US 11,816,243 B2
Preserving user-entity differential privacy in natural language modeling
Thi Kim Phung Lai, Kearny, NJ (US); Tong Sun, San Jose, CA (US); Rajiv Jain, Vienna, VA (US); Nikolaos Barmpalios, Palo Alto, CA (US); Jiuxiang Gu, College Park, MD (US); and Franck Dernoncourt, Sunnyvale, CA (US)
Assigned to Adobe Inc., San Jose, CA (US)
Filed by Adobe Inc., San Jose, CA (US)
Filed on Aug. 9, 2021, as Appl. No. 17/397,407.
Prior Publication US 2023/0059367 A1, Feb. 23, 2023
Int. Cl. G06F 21/62 (2013.01); G06N 20/00 (2019.01); G06F 40/295 (2020.01)
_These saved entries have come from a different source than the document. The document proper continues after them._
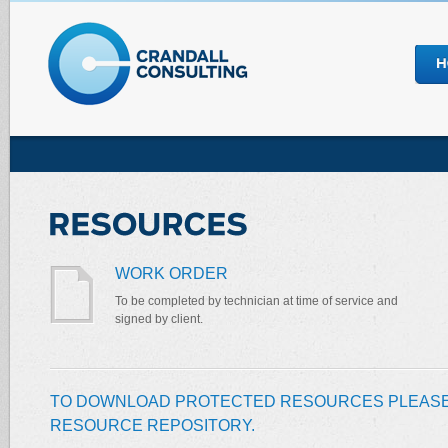
WORK ORDER
To be completed by technician at time of service and
signed by client.
TO DOWNLOAD PROTECTED RESOURCES PLEASE
RESOURCE REPOSITORY.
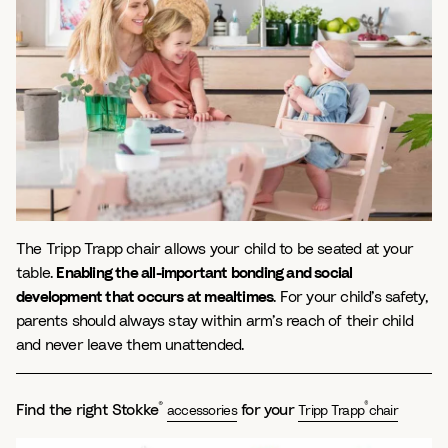
The Tripp Trapp chair allows your child to be seated at your
table.
Enabling the all-important bonding and social
development that occurs at mealtimes
. For your child’s safety,
parents should always stay within arm’s reach of their child
and never leave them unattended.
®
®
Find the right Stokke
for your
accessories
Tripp Trapp
chair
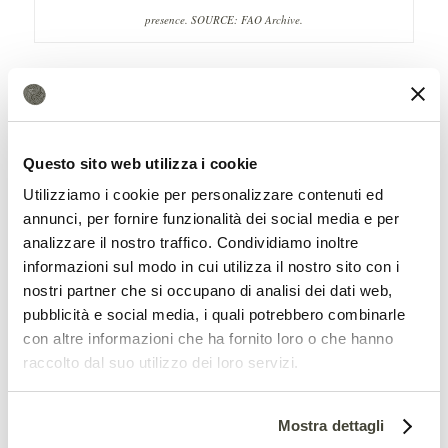
presence.
SOURCE: FAO Archive.
Moreover, the study shows that on the
one hand urban areas are associated with
innumerable environmental stress
Questo sito web utilizza i cookie
factors: heat islands,
air, noise, light, water
Utilizziamo i cookie per personalizzare contenuti ed
pollution
and, last but not least, pollution
annunci, per fornire funzionalità dei social media e per
analizzare il nostro traffico. Condividiamo inoltre
of the underlying soil. All negative aspects
informazioni sul modo in cui utilizza il nostro sito con i
overall for the diversity of insects. But, at
nostri partner che si occupano di analisi dei dati web,
pubblicità e social media, i quali potrebbero combinarle
the same time, cities have structurally
con altre informazioni che ha fornito loro o che hanno
different habitats within them. And this
raccolto dal suo utilizzo dei loro servizi.
can be a stimulus to
biodiversity
, for
example the high availability of flowers
Mostra dettagli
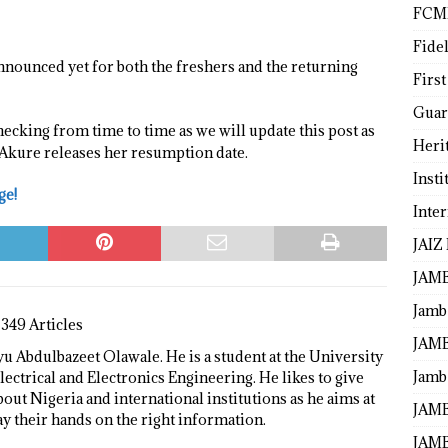
FCM
Fide
nnounced yet for both the freshers and the returning
First
Guar
hecking from time to time as we will update this post as
Heri
 Akure releases her resumption date.
Insti
ge!
Inte
JAIZ
JAM
Jamb
1349 Articles
JAMB
 Abdulbazeet Olawale. He is a student at the University
Jamb 
lectrical and Electronics Engineering. He likes to give
bout Nigeria and international institutions as he aims at
JAMB
ay their hands on the right information.
JAMB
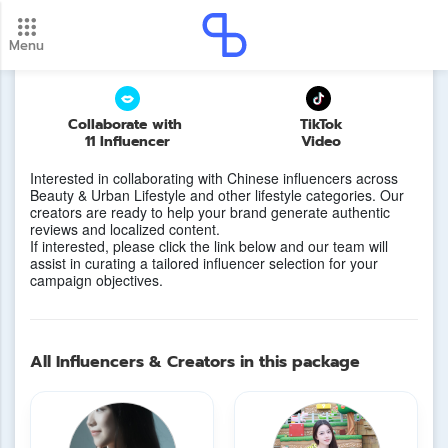
China Market Vibes
Menu
New update! 2026 payment schedule. Check your
payment dates here.
Update
Collaborate with
TikTok
11 Influencer
Video
Interested in collaborating with Chinese influencers across
Beauty & Urban Lifestyle and other lifestyle categories. Our
creators are ready to help your brand generate authentic
reviews and localized content.
If interested, please click the link below and our team will
assist in curating a tailored influencer selection for your
campaign objectives.
All Influencers & Creators in this package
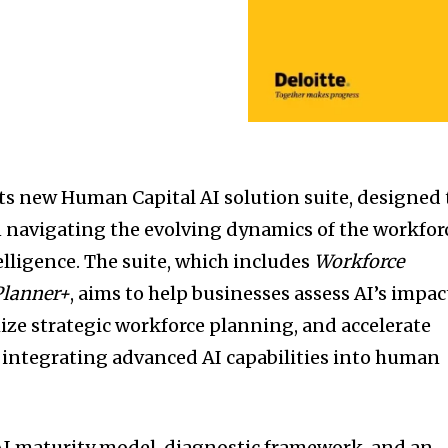
its new Human Capital AI solution suite, designed 
 navigating the evolving dynamics of the workfor
ntelligence. The suite, which includes
Workforce
Planner+
, aims to help businesses assess AI’s impac
mize strategic workforce planning, and accelerate
y integrating advanced AI capabilities into human
AI maturity model, diagnostic framework, and an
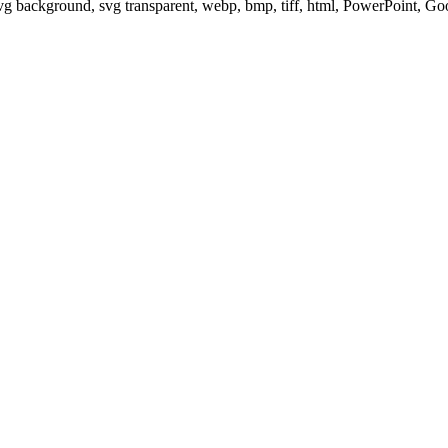
svg background, svg transparent, webp, bmp, tiff, html, PowerPoint, G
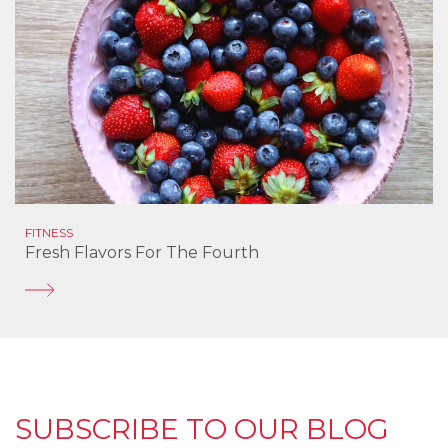
FITNESS
Fresh Flavors For The Fourth
SUBSCRIBE TO OUR BLOG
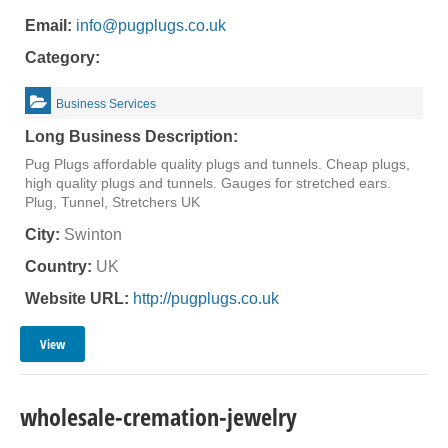
Email:
info@pugplugs.co.uk
Category:
Business Services
Long Business Description:
Pug Plugs affordable quality plugs and tunnels. Cheap plugs,
high quality plugs and tunnels. Gauges for stretched ears.
Plug, Tunnel, Stretchers UK
City:
Swinton
Country:
UK
Website URL:
http://pugplugs.co.uk
View
wholesale-cremation-jewelry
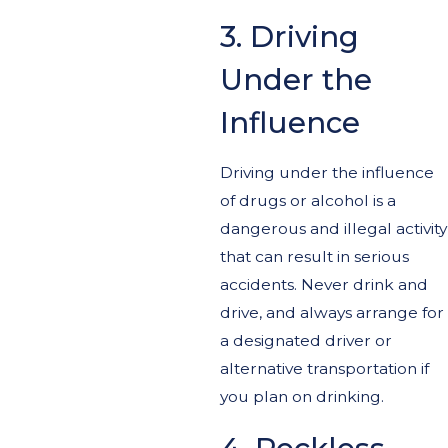
3. Driving
Under the
Influence
Driving under the influence
of drugs or alcohol is a
dangerous and illegal activity
that can result in serious
accidents. Never drink and
drive, and always arrange for
a designated driver or
alternative transportation if
you plan on drinking.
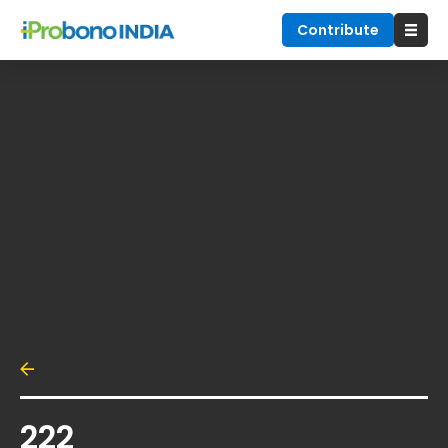
Contribute
222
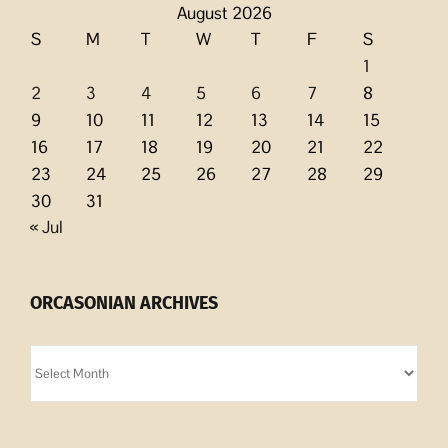
August 2026
S
M
T
W
T
F
S
1
2
3
4
5
6
7
8
9
10
11
12
13
14
15
16
17
18
19
20
21
22
23
24
25
26
27
28
29
30
31
« Jul
ORCASONIAN ARCHIVES
Orcasonian
Archives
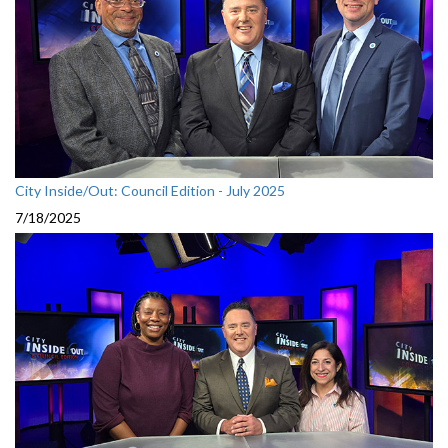
City Inside/Out: Council Edition - July 2025
7/18/2025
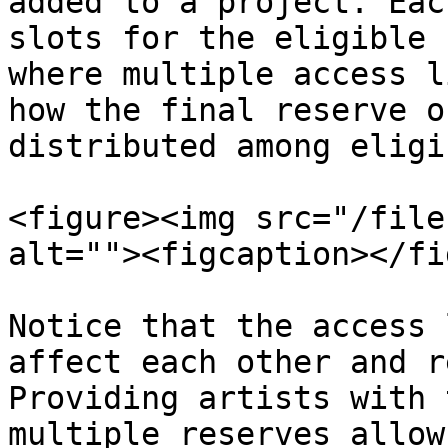
added to a project. Eac
slots for the eligible 
where multiple access l
how the final reserve o
distributed among eligi
<figure><img src="/file
alt=""><figcaption></fi
Notice that the access 
affect each other and r
Providing artists with 
multiple reserves allow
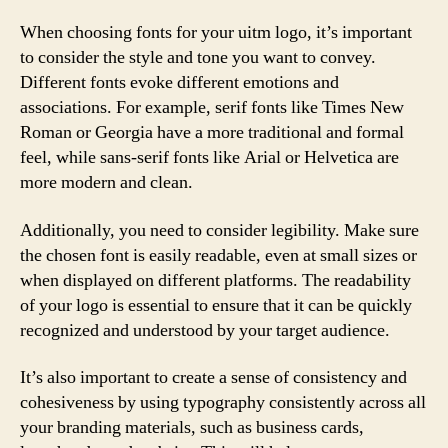
When choosing fonts for your uitm logo, it’s important
to consider the style and tone you want to convey.
Different fonts evoke different emotions and
associations. For example, serif fonts like Times New
Roman or Georgia have a more traditional and formal
feel, while sans-serif fonts like Arial or Helvetica are
more modern and clean.
Additionally, you need to consider legibility. Make sure
the chosen font is easily readable, even at small sizes or
when displayed on different platforms. The readability
of your logo is essential to ensure that it can be quickly
recognized and understood by your target audience.
It’s also important to create a sense of consistency and
cohesiveness by using typography consistently across all
your branding materials, such as business cards,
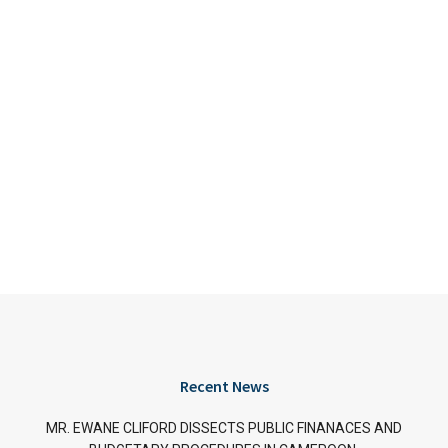
Recent News
MR. EWANE CLIFORD DISSECTS PUBLIC FINANACES AND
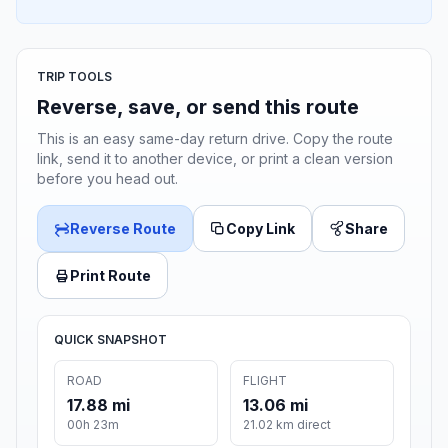
TRIP TOOLS
Reverse, save, or send this route
This is an easy same-day return drive. Copy the route
link, send it to another device, or print a clean version
before you head out.
Reverse Route
Copy Link
Share
Print Route
QUICK SNAPSHOT
ROAD
FLIGHT
17.88 mi
13.06 mi
00h 23m
21.02 km direct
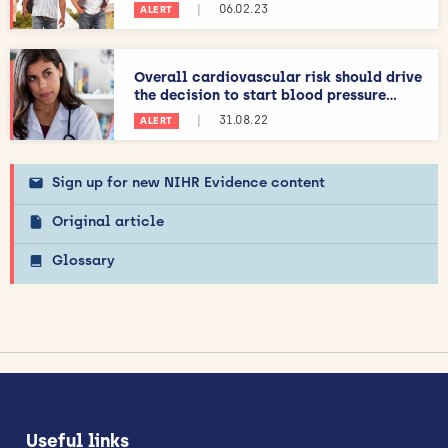
|
06.02.23
ALERT
Overall cardiovascular risk should drive
the decision to start blood pressure...
|
31.08.22
ALERT
Sign up for new NIHR Evidence content
Original article
Glossary
Useful links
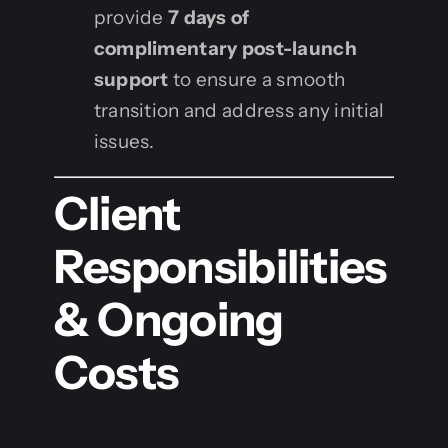
provide
7 days of
complimentary post-launch
support
to ensure a smooth
transition and address any initial
issues.
Client
Responsibilities
& Ongoing
Costs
CPC G06F 21/6245 (2013.01) [G06F 40/295 (2020.01); G06N 20/00 (2019.01)] 20 Claims
OG exemplary drawing
 
1. In a digital medium environment for natural language processing, a computer-implemented method for implementing differential privacy that protects data owners and sensitive textual information within textual datasets comprising:
determining a set of sensitive data points based on sampled users and sampled sensitive entities from a natural language dataset, wherein each sensitive data point is associated with at least one sampled user and comprises at least one sampled sensitive entity; and
generating, utilizing the set of sensitive data points, a natural language model that simultaneously provides protection for users and sensitive entities represented within the natural language dataset via user-entity differential privacy by:
determining an average gradient corresponding to the set of sensitive data points using a user-entity estimator;
determining a noise scale for the user-entity estimator based on the sampled users and the sampled sensitive entities associated with the set of sensitive data points; and
generating parameters for the natural language model using the average gradient and the noise scale.